I'm not sure who said it, but a reviewer of Brian Goetz's Java Concurrency in Practice said that, after reading the book, he was convinced that the only person in the world that really did understand concurrency was Goetz himself. It's an amazing book, worth several reads, and I echo the reviewer's thoughts entirely.

Now it's your turn to sound off. I'll give you a start. "Yo clown, stick to your circus skills... [insert concurrency edge case here]." And for this wanting to tinker with the code, the entire Groovy script is available here. Thanks!

3 comments:

Robert Fischer said...

Well, I still don't quite understand why double-checked locking is broke in Java, but aside from that, I grok concurrency pretty well.

I do agree that slapping the "synchronized" keyword into the method name is kinda exposing implementation, but it's better than "synchronized(this)" -- the reason is because there's a piece of state (specifically, a monitor and its locks) that you're obscuring from the user. And that's just begging for a concurrency bug.

Your monitors should either be purely internal (meaning no reference to a synchronization lock escapes the object), or clearly externalized in the API (either through a lock API or having methods be "synchronized").
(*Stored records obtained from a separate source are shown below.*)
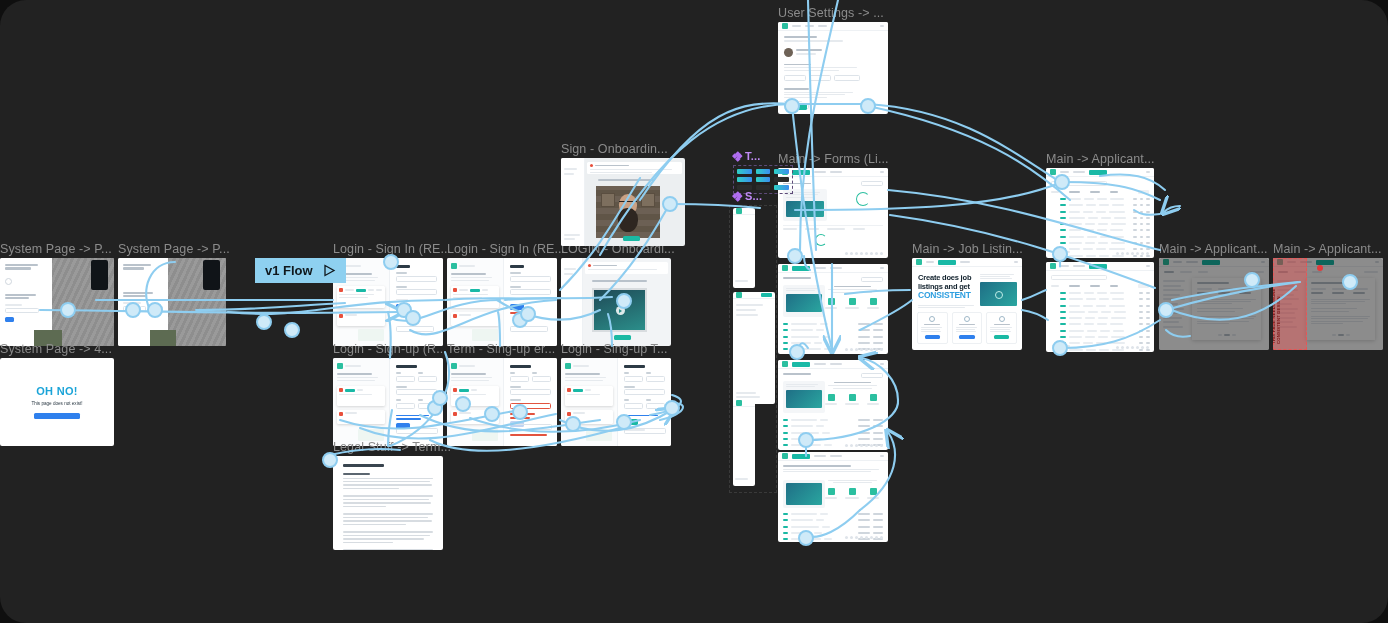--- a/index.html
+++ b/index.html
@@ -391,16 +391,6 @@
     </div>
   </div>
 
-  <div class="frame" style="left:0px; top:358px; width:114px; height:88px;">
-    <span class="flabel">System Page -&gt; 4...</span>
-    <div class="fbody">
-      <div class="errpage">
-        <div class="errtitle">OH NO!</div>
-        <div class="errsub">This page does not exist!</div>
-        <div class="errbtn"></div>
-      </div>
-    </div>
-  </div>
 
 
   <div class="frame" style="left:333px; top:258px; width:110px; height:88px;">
In general, you should synchronize as tightly as possible in order to allow liveness, and if you can pawn the synchronization off into an member, all the better -- in this case, you'd be better off using something like AtomicInteger.

This guideline goes in the face of performance people, who will tell you that acquiring and releasing locks is an expensive proposition, and that you should have as coarse-grained locks as possible. As you discovered, though, this tends to result in crappy concurrency and (often) buggy code. So the tighter locks are better, even if they're less performant -- if you don't like that, use a language whose concurrency model doesn't suck.
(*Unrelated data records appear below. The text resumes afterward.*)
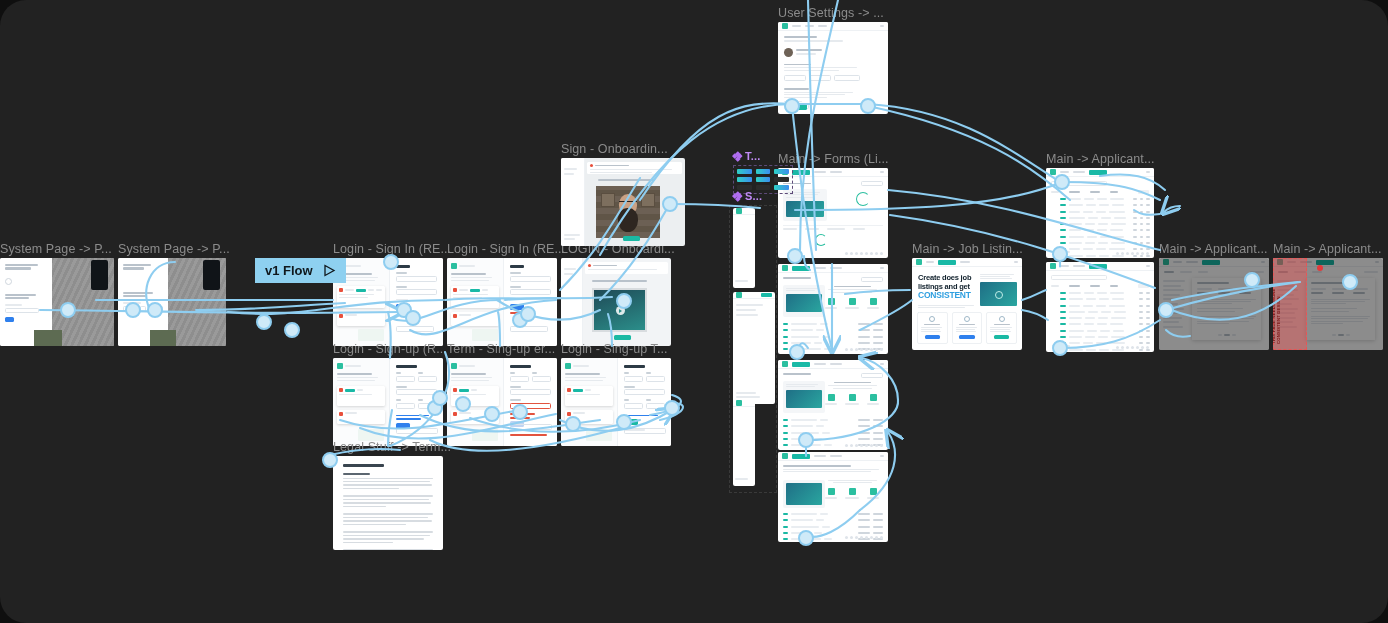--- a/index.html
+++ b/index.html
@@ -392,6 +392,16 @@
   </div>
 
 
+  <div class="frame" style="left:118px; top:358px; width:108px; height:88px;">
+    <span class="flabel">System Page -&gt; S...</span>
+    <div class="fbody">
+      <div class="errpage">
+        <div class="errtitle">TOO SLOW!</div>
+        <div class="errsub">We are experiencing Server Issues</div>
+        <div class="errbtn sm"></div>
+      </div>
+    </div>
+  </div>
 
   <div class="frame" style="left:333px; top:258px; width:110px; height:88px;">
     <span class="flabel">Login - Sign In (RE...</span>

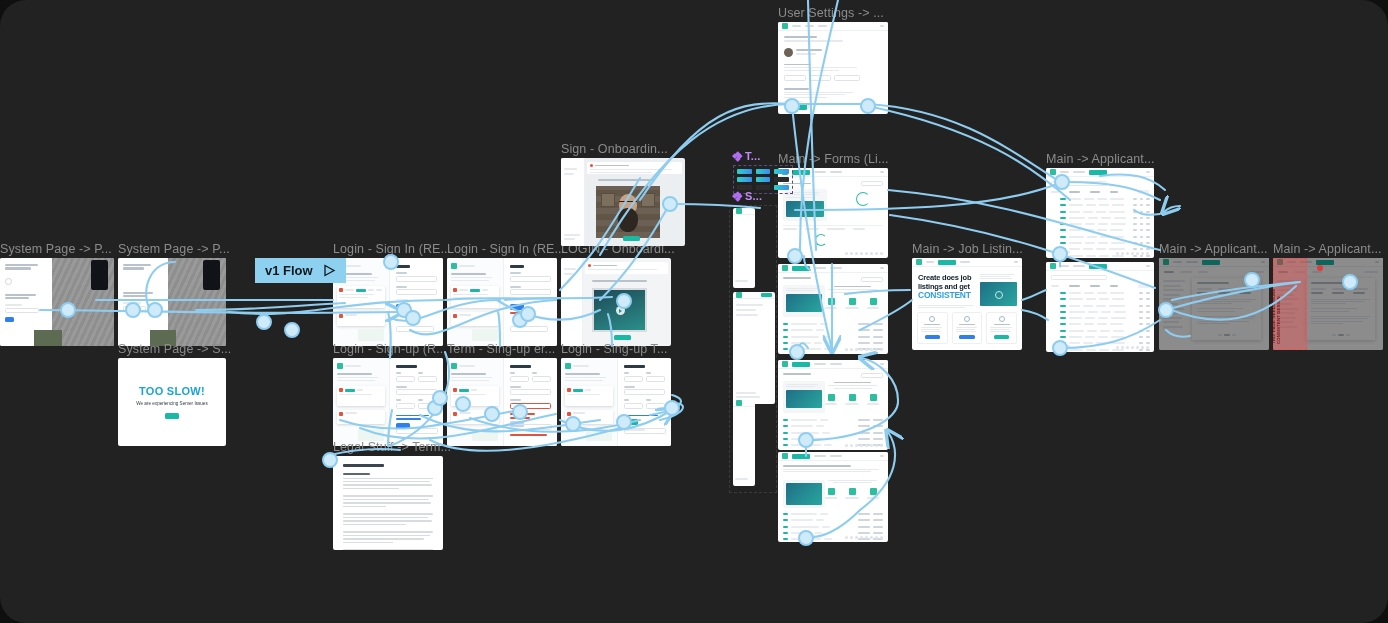--- a/index.html
+++ b/index.html
@@ -667,7 +667,7 @@
   </div>
 
   <div class="frame" style="left:561px; top:358px; width:110px; height:88px;">
-    <span class="flabel">Login - Sing-up T...</span>
+    <span class="flabel">This - Sing-up T...</span>
     <div class="fbody">
       <div class="lsplit">
         <div class="lleft">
The other option (and this is actually better) is to simply not share non-thread-safe objects between multiple threads. Better yet, only share read-only objects (incl. interfaces which are read-only) between threads: they don't need any locking at all, so that'll give you maximum liveness.

Hamlet D'Arcy said...

The AtomicInteger and AtomicBoolean classes in Java 5 are a nice addition, and worth a look. In this particular example AtomicInteger would actually change the behavior to not run the 10,000 increments atomically. In real life (tm) I find I commonly turn to AtomicBoolean as a way to track whether objects have been released. I've been hosting COM objects from Java code lately, so this is a frequent need for me.
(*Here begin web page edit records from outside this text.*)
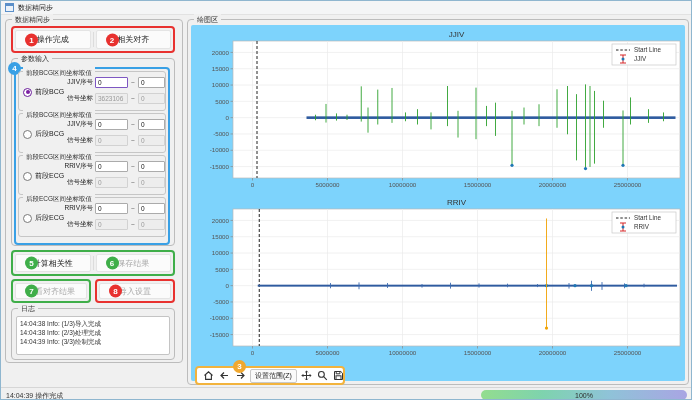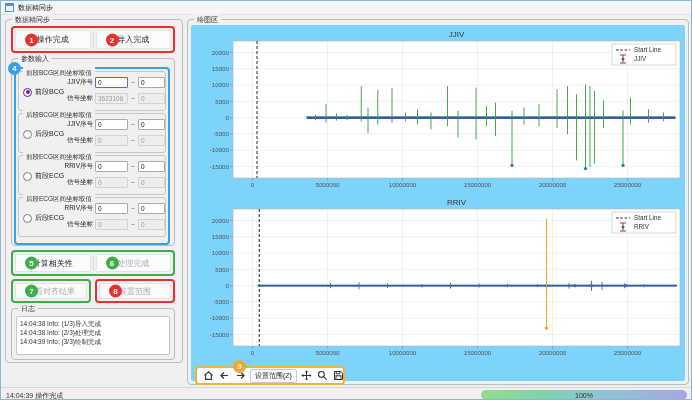--- a/index.html
+++ b/index.html
@@ -87,7 +87,7 @@
         <div class="btn-sep"></div>
         <button class="btn">
           <span class="num red">2</span>
-          <span>导入完成</span>
+          <span>相关对齐</span>
         </button>
       </div>
     </div>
Goetz's book recommends as fine grained locking as possible. And the presentation here says that acquiring locks in Java 5 is performant: www.scribd.com/doc/248581/Java-Tech-Performance-Myths

Robert Fischer said...

Well, to be fair, that links says that synchronization isn't terribly unslow. Their example -- the uncontended case -- is the boring one. That's like saying that GC is fast when there are no objects to clean: who cares?

Synchronization is always well worth it, though, since correctness trumps performance every time: I can always write super fast code that doesn't work. That's not the hard part.